Dieses Buch, das als Dissertation an der Universität Halle entstanden ist, handelt nicht von adligen Frauen im 19. Jahrhundert, wie der Titel suggerieren könnte, sondern von retrospektiv seit 1900 vorgenommenen autobiographischen Deutungen, die adlige Frauen ihrem Leben gaben, das sie in der zweiten Hälfte des 19. Jahrhunderts gelebt haben. Alle, insgesamt 36 autobiographischen Texte, die der Analyse zugrunde liegen, sind von Frauen adliger Geburt nach 1900 veröffentlicht worden oder waren zur Veröffentlichung gedacht.

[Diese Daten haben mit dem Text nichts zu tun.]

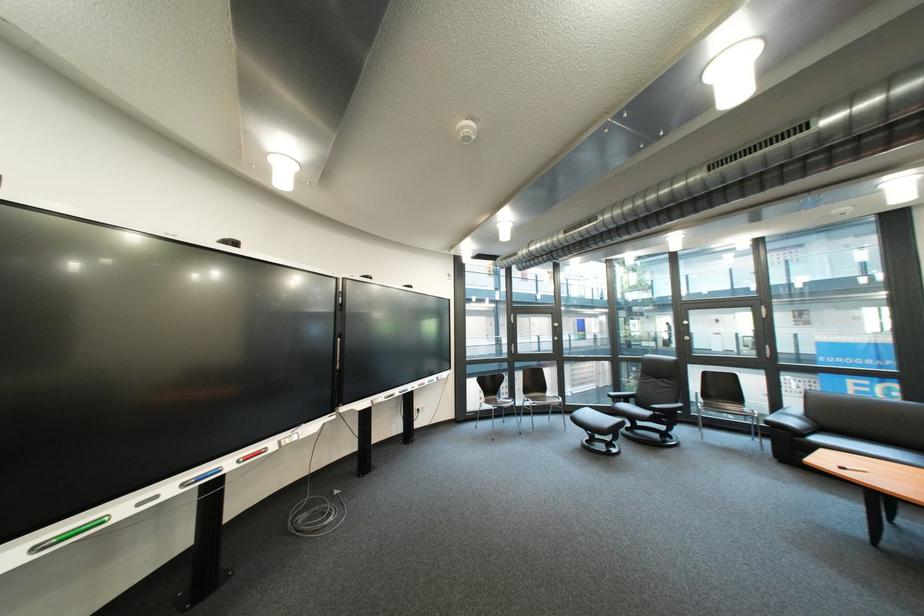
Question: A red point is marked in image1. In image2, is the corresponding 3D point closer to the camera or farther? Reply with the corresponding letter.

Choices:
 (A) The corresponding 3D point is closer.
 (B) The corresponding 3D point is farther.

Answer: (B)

Bei aller Unterschiedlichkeit der gelebten Leben und der Frage, ob und inwieweit sie jeweils als gelungenes oder gescheitertes wahrgenommen wurden, dient allen Lebensbeschreibungen als Messlatte die Vorstellung eines ‚guten Lebens‘, in dem das ‚Familie haben‘ eine zentrale Rolle spielte. In der Selbst- und Fremdwahrnehmung als adlige Frau schwingen zwei sozial nicht deckungsgleiche Identitätskonstrukte mit, die in unterschiedlichem Maße in Anspruch genommen werden konnten. Das ‚Adelig-sein‘ betont eher die soziale Nähe zu adligen Männern, während das ‚Frau-sein‘ sie eher in der Nähe zu bürgerlichen Frauen platziert. Indem die Verfasserin diese Identitätskonstrukte konsequent als relational beschreibt und sich ihnen hermeneutisch nähert, gelingt es ihr, über die Beobachtung adliger Frauen beim Schreiben immer auch männliche adlige, sowie weibliche und männliche bürgerliche Wahrnehmungs- und Identitätskonstrukte mit in den Blick zu nehmen. Auf diese Weise wird aus einer Geschichte adliger Frauen eine geschlechtergeschichtlich orientierte Kulturgeschichte des Adels in der bürgerlichen Gesellschaft.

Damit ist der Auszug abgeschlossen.